Measures of dependence among several random vectors and associated tests of independence play a major role in different statistical applications. First, we consider the problem of measuring dependence among several random variables and testing for the statistical significance of that measure. We propose a new copula-based dependency measure based on the Gaussian kernel and develop a test of independence based on it. Unlike other existing measures of dependence, our proposed measure is invariant under strictly monotone transformations of the variables and the proposed test is distribution-free. We establish the consistency of this test under suitable conditions. We also consider multi-scale versions of this test, where we look at the results for various choices of the bandwidth associated with the Gaussian kernel and then aggregate them to arrive at the final decision.

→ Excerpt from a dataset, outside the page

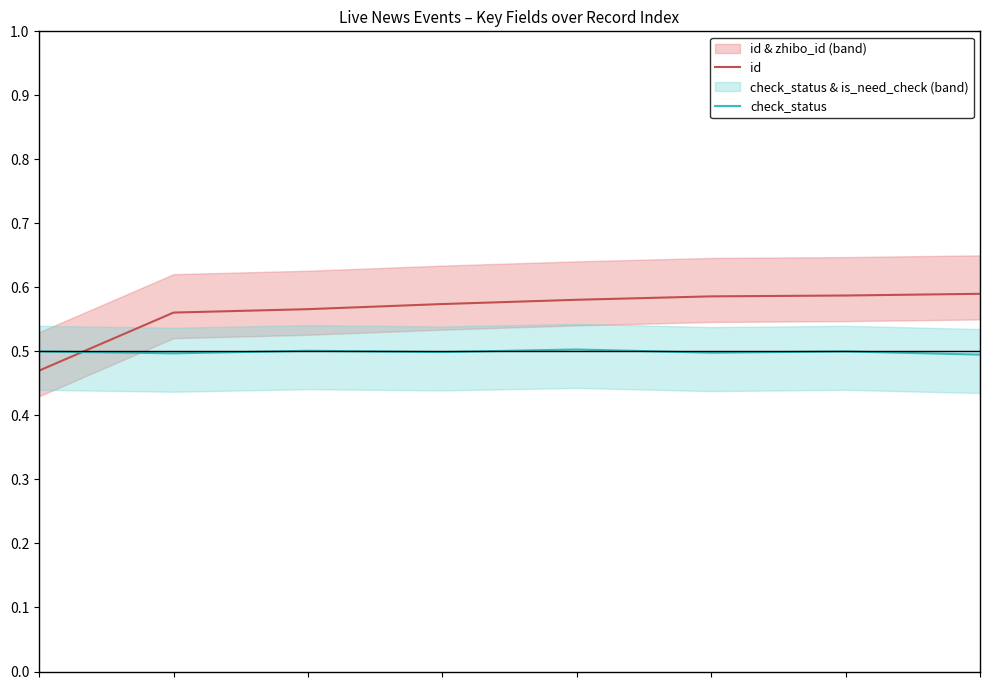

What is the spread (max minus min) of values at 1?

0.1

Several simulated and real data sets are analyzed to demonstrate the utility of these proposed methods. However, the above-mentioned tests can be used only when the variables are continuous. To take care of discrete, ordinal, or binary variables, we propose a measure based on checkerboard copula and construct a test based on it. Again single-scale and multi-scale versions of these tests are considered and their consistency is proved under suitable regularity conditions.

Next, we propose and investigate some methods for testing independence among several random vectors of arbitrary dimensions. We propose two common recipes, one based on linear projections and the other based on pairwise Euclidean distances for multivariate generalizations of the tests discussed above. In both cases, we transform the observations on sub-vectors into univariate observations and then use our proposed copula-based tests on the transformed data. We investigate the theoretical as well as the empirical performance of the resulting tests.

Finally, we consider some tests based on ranks of the nearest neighbours. Most of these proposed tests are based on multivariate rank functions and some of them use the idea of maximal mean discrepancy (MMD) as well. Empirical performances of these tests are investigated by analyzing several simulated and real datasets. Our proposed multivariate tests can be used for testing independence among several random functions as well. We carry out some simulation studies to investigate their empirical performance in this context.